Bruce Siceloff, Staff Writer
Lone Wolf, a robot Lotus roadster based at N.C. State University, advanced Thursday to the semifinals in a $3.5 million Pentagon contest to create driverless vehicles for war zones.
The Defense Department invited Lone Wolf and 35 other robot vehicles to take part in qualifying trials Oct. 26 through 31 at the former George Air Force Base in California. The top 20 will compete Nov. 3 in the final race, a 60-mile simulated military supply mission set in urban traffic conditions.
Lone Wolf is a Lotus Elise, a two-seat British sports car, crammed with navigational gear and computers programmed to tell the car where to go. Its creators are a volunteer team of 50 engineers and NCSU students.
The Defense Advanced Research Projects Agency launched its urban challenge in response to a mandate from Congress to have one-third of all ground combat vehicles capable of operating without drivers by 2015.
Grayson Randall of Cary, an IBM senior software engineer who heads the Lone Wolf team, said robot vehicles could reduce the kinds of injuries and deaths caused by roadside bombs in Iraq.
"This competition has a lot of relevance," Randall, 51, said Thursday after the semifinalists were announced. "With the ability to load up a truck with supplies and simply tell it to go to a location without a human driver, any damage that is done to the vehicle eliminates that human element."
The defense research agency is involved these days with bionic arms and cyber weapons. But its director, Tony Tether, expressed awe at the simpler talents of robot cars that can obey traffic laws and navigate four-way-stop intersections.
"We do have an exciting race on our hands," Tether said in a webcast from Anaheim, Calif.

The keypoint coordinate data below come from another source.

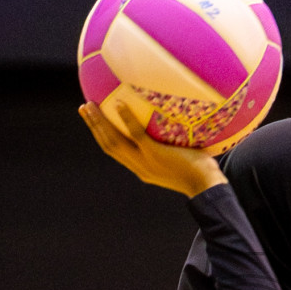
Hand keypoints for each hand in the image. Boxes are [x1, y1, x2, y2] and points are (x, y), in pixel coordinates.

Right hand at [78, 100, 226, 197]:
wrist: (207, 186)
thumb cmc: (199, 172)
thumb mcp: (177, 162)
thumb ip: (168, 149)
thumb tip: (171, 127)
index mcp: (141, 168)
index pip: (115, 151)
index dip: (101, 135)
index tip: (94, 121)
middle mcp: (138, 166)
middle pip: (108, 144)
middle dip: (94, 126)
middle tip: (84, 108)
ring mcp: (145, 161)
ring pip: (114, 141)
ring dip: (100, 123)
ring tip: (90, 106)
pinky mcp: (155, 154)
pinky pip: (136, 134)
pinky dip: (126, 119)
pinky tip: (118, 103)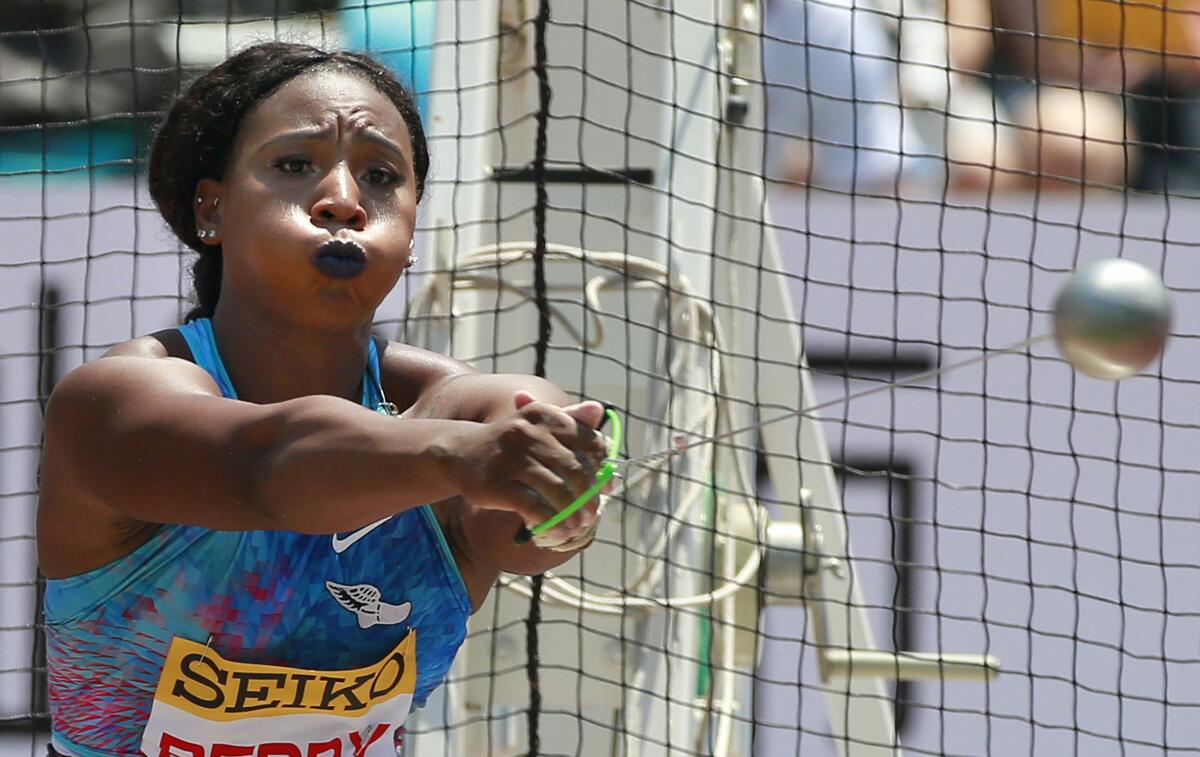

Randall said he and his team took Lone Wolf to Virginia International Raceway near Danville recently to see what the little blue sports car could do on an actual race track.
Lone Wolf reached a speed of 49 mph as it drove itself around the 3.27-mile course, but it was not a perfect run.
The right wheels slipped off the pavement on a sharp curve, and the robot Lotus spun out harmlessly. Randall's team members can be heard giggling like kids on a video clip they posted on YouTube.
It was something any rookie driver might do, Randall said.
"The track people said it's very normal for a novice driver to get the wheels off and then try to get back on the track -- and they always spin out."